TASK REQUIREMENTS :: Copy every line of the entries below in its original order, without changing any character.
Segment Start: DATA UNDER STUDY
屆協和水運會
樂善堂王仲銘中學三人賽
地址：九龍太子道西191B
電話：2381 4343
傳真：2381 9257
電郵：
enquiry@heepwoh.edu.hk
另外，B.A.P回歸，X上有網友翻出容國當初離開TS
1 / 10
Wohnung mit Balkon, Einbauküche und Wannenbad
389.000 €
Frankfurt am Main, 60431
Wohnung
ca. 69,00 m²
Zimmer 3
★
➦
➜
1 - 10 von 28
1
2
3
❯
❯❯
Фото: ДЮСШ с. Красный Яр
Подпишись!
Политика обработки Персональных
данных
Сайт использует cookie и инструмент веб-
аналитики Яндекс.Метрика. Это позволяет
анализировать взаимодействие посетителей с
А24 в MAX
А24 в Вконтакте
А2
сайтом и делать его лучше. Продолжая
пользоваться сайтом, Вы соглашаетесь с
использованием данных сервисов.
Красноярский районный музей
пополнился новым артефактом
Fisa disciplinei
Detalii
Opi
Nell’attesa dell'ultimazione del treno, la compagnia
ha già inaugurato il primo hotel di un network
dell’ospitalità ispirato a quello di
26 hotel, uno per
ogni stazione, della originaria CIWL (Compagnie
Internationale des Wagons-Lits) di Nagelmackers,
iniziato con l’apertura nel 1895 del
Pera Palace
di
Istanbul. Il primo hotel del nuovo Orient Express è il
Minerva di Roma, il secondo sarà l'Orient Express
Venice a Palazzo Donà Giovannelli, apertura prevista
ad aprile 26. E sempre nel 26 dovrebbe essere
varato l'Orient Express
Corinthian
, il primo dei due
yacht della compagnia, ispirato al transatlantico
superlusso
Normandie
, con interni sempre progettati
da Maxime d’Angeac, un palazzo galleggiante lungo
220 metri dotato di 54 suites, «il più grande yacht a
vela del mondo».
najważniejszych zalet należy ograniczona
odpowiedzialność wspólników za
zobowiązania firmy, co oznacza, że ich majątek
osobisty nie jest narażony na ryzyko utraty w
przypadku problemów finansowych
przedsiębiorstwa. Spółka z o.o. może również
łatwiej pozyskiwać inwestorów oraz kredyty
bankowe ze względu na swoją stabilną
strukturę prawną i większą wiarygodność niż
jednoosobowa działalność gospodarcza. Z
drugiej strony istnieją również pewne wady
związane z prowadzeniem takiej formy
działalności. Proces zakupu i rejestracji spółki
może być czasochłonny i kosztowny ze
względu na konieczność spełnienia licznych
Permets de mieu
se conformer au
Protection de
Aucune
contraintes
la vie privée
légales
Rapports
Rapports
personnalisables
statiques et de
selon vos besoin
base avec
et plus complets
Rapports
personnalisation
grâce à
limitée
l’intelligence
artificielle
Segment End: DATA UNDER STUDY
EXERCISE OUTPUT ::
屆協和水運會
樂善堂王仲銘中學三人賽
地址：九龍太子道西191B
電話：2381 4343
傳真：2381 9257
電郵：
enquiry@heepwoh.edu.hk
另外，B.A.P回歸，X上有網友翻出容國當初離開TS
1 / 10
Wohnung mit Balkon, Einbauküche und Wannenbad
389.000 €
Frankfurt am Main, 60431
Wohnung
ca. 69,00 m²
Zimmer 3
★
➦
➜
1 - 10 von 28
1
2
3
❯
❯❯
Фото: ДЮСШ с. Красный Яр
Подпишись!
Политика обработки Персональных
данных
Сайт использует cookie и инструмент веб-
аналитики Яндекс.Метрика. Это позволяет
анализировать взаимодействие посетителей с
А24 в MAX
А24 в Вконтакте
А2
сайтом и делать его лучше. Продолжая
пользоваться сайтом, Вы соглашаетесь с
использованием данных сервисов.
Красноярский районный музей
пополнился новым артефактом
Fisa disciplinei
Detalii
Opi
Nell’attesa dell'ultimazione del treno, la compagnia
ha già inaugurato il primo hotel di un network
dell’ospitalità ispirato a quello di
26 hotel, uno per
ogni stazione, della originaria CIWL (Compagnie
Internationale des Wagons-Lits) di Nagelmackers,
iniziato con l’apertura nel 1895 del
Pera Palace
di
Istanbul. Il primo hotel del nuovo Orient Express è il
Minerva di Roma, il secondo sarà l'Orient Express
Venice a Palazzo Donà Giovannelli, apertura prevista
ad aprile 26. E sempre nel 26 dovrebbe essere
varato l'Orient Express
Corinthian
, il primo dei due
yacht della compagnia, ispirato al transatlantico
superlusso
Normandie
, con interni sempre progettati
da Maxime d’Angeac, un palazzo galleggiante lungo
220 metri dotato di 54 suites, «il più grande yacht a
vela del mondo».
najważniejszych zalet należy ograniczona
odpowiedzialność wspólników za
zobowiązania firmy, co oznacza, że ich majątek
osobisty nie jest narażony na ryzyko utraty w
przypadku problemów finansowych
przedsiębiorstwa. Spółka z o.o. może również
łatwiej pozyskiwać inwestorów oraz kredyty
bankowe ze względu na swoją stabilną
strukturę prawną i większą wiarygodność niż
jednoosobowa działalność gospodarcza. Z
drugiej strony istnieją również pewne wady
związane z prowadzeniem takiej formy
działalności. Proces zakupu i rejestracji spółki
może być czasochłonny i kosztowny ze
względu na konieczność spełnienia licznych
Permets de mieu
se conformer au
Protection de
Aucune
contraintes
la vie privée
légales
Rapports
Rapports
personnalisables
statiques et de
selon vos besoin
base avec
et plus complets
Rapports
personnalisation
grâce à
limitée
l’intelligence
artificielle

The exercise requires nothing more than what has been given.